Why do I want to have the experience and feeling of the definition of my career always expanding and converging?
So it’s going in both directions here. My career is simultaneously expanding in the sense that my Life Domains continue to combine and overlap. And it’s converging in the sense that my purpose, mission, is always getting clearer and clearer.
My actions are getting continuously crystallized. My target audience in the context of my business is getting niched down further and further. I want it to be doing both simultaneously. Because if it’s just diverging, then it feels incomplete. And if it’s just converging it feels incomplete.
Diverging first.
It feels like I’m getting more and more professions let’s say but without the success in just one of them. Like if I started off as a tech consultant, then a marketing coordinator → marketing manager, then (simultaneously) a Founder, CEO, and Coach, then content creator, then I can add another to that list, community creator, and it just keeps growing from there.
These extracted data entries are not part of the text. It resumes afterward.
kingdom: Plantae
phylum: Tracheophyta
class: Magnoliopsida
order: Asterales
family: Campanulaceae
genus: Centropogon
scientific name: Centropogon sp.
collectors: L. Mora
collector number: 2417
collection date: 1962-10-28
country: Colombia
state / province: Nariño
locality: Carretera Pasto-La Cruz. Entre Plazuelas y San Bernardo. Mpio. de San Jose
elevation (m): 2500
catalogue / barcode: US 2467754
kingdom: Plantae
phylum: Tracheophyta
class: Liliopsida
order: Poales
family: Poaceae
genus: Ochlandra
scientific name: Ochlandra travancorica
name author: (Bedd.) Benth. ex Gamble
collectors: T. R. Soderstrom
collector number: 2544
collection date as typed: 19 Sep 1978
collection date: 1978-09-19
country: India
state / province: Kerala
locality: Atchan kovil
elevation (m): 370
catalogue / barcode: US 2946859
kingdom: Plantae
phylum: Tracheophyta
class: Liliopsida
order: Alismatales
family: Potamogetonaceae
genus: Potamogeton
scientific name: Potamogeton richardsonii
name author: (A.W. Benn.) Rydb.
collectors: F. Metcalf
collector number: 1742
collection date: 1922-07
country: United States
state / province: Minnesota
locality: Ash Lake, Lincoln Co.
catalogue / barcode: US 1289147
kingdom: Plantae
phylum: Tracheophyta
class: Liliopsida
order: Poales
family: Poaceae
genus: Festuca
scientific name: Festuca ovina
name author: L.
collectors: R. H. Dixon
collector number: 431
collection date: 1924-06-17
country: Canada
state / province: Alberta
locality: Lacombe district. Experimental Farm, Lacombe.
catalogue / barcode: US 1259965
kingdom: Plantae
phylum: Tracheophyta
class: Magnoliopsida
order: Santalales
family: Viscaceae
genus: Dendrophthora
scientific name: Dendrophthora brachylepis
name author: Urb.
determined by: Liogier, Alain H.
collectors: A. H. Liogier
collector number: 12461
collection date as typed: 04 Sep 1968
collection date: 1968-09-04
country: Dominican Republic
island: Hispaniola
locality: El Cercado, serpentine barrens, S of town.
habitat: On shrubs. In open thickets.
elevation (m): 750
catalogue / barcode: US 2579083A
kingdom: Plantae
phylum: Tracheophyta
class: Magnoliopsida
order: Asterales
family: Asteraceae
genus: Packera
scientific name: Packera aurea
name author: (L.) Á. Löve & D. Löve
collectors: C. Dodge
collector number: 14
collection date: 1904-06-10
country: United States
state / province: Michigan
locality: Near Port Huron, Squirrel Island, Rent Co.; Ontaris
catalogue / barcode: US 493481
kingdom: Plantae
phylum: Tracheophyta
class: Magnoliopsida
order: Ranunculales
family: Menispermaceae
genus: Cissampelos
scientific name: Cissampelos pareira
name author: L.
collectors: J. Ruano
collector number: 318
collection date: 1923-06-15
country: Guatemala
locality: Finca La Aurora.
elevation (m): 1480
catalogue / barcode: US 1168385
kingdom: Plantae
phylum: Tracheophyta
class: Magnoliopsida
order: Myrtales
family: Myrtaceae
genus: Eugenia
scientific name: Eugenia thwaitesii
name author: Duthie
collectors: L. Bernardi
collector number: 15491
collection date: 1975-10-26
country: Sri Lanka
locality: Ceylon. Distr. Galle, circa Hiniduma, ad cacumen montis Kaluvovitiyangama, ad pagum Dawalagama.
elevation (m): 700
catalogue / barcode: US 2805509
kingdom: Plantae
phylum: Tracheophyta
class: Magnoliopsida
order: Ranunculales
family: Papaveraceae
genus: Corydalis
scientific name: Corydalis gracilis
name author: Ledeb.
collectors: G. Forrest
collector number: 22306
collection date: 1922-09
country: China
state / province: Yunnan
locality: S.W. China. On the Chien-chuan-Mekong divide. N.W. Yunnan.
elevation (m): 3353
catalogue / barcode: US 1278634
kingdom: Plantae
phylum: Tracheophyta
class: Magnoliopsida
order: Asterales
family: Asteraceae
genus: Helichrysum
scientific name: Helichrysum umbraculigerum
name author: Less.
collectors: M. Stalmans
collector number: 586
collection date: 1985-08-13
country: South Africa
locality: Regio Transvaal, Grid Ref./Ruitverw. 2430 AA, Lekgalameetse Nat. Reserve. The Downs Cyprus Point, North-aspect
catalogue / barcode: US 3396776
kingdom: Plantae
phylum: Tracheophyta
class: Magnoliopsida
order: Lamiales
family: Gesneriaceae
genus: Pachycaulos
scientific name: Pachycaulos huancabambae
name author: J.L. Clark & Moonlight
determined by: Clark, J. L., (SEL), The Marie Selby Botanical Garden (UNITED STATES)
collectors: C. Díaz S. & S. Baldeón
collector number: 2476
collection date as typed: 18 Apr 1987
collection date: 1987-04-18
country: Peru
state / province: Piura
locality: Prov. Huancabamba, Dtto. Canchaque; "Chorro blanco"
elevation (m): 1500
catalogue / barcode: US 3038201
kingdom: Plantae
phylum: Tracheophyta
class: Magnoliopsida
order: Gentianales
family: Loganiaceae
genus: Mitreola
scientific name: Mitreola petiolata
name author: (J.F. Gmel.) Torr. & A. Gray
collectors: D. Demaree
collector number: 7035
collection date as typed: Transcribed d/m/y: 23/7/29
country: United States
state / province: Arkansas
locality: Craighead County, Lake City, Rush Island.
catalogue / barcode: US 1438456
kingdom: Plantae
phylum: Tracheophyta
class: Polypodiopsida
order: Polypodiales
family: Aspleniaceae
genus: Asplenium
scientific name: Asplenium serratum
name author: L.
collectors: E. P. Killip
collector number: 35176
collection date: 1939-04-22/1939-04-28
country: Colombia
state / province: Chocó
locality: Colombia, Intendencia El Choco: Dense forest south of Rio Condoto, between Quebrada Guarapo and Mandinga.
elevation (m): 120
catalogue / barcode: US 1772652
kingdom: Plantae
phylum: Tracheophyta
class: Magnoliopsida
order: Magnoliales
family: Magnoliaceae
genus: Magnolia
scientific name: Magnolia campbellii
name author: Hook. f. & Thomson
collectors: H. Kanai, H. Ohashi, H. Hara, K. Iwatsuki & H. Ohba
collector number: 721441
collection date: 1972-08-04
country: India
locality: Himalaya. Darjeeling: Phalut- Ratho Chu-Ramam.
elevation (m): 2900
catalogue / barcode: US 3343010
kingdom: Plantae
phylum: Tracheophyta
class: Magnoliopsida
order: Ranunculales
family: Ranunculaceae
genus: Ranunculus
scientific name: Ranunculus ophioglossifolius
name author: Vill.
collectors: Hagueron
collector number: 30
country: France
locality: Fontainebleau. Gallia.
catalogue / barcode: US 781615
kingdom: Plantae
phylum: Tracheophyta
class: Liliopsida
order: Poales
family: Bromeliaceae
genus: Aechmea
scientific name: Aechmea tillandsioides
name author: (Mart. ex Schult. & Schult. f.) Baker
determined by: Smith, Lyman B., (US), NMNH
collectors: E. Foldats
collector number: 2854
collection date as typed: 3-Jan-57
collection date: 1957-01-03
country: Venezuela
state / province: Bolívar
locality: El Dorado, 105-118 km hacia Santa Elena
So that’s the expansion or the divergence. But the follow through, follow-up, integration V2s, incorporation, and improvements of existing things are what I can be better at. The evolution of it as things change. How I reinforce how I’m continuing to shift with the current version of myself. I can’t just be replacing on thing with another and call that growth. I can’t just be creating things and then not have a way to forcibly improve on it. Like creating the 2U OS document and presentation are amazing starts to something. But it’s not the final product. Of course there may never be a final product, but I need a more concrete first final product. Something with a tangible deliverable I’m working towards, or a deadline of some sorts. Like the workshop I hosted on 6/19. Or writing an article on LinkedIn. Or performing something at open mic night with just 27 hours of preparation. I committed to it.
It’s a way of organizing my unintegrated thoughts and ideas. I have so many thoughts and having a time and / or deliverable deadline will force me to complete things. Otherwise, I’ll just continue to go along at the current pace without a full sense of urgency that I know I can.
Is that a false sense of urgency? If this is a trick that helps motivate me, should I even be doing it? Like is having this the ideal scenario? I shouldn’t need motivation - I just need inspiration. I guess this is both. And the relationship isn’t just one way. Being motivated is a way of being inspired. For example, setting a deadline to post articles would be beneficial to hold myself accountable. There is a content calendar but who dictates that I follow it? Do I need more accountability? From someone outside myself? Is that based on fear though? How can I have that action and still make it love-based?
Accountability and commitment. I have a tendency to keep things to myself and not share and rely on myself to hold myself accountable. But this accountability and commitment support systems makes that easier. That’s how I can do it out of love. It creates a higher floor. I would view that in the past as a shortcoming on the part of individuals. Instead of as a way for people to come together. The belief that I can go farther alone than in a group. I think that’s a big belief I must shift.
Having this time and / or deliverable deadline will allow me to share my ideas with others. And not just if people are asking for those ideas. But being proactive in sharing those ideas.
Not viewing people who don’t ask questions as inferior will be another tangential belief to shift. People present their perspectives with others in all types of ways. I shouldn’t be limiting their perspectives and value based on a framework that makes me an expert.
Hmm, that’s big. Framing myself as a hero means having a mental framework that makes myself an expert. The trick is to balance that with frameworks that makes myself a beginner and intermediate also.
Having a deliverable or deadline also forces me to teach something to someone in an organized, coherent manner. That will reinforce it in myself and prove to me and others that I am consciously competent. All this work I’m doing “on myself” is fine when I’m doing it for myself.
But these deliverables and deadlines come into play because they’re a service for others. I have to shift my mindset from thinking that the things I’m sharing publicly are solely for myself and for my growth. Yes that’s true, AND it’s for others. That’s the service mindset. That’s what people mean when they say “I’m doing this for my audience.”
I’ve been too heavily imbalanced on the side of “personal growth” when now I should be balancing that with more with “collective growth.” Growth with others.
So my challenge to myself as I enter my 27th year of existence. For anything that has a public audience, put it on my calendar and / or with a deliverable deadline.
To help with that accountability, I need someone to do that. For now Sathvik fits nicely into that role, since I talk with him regularly.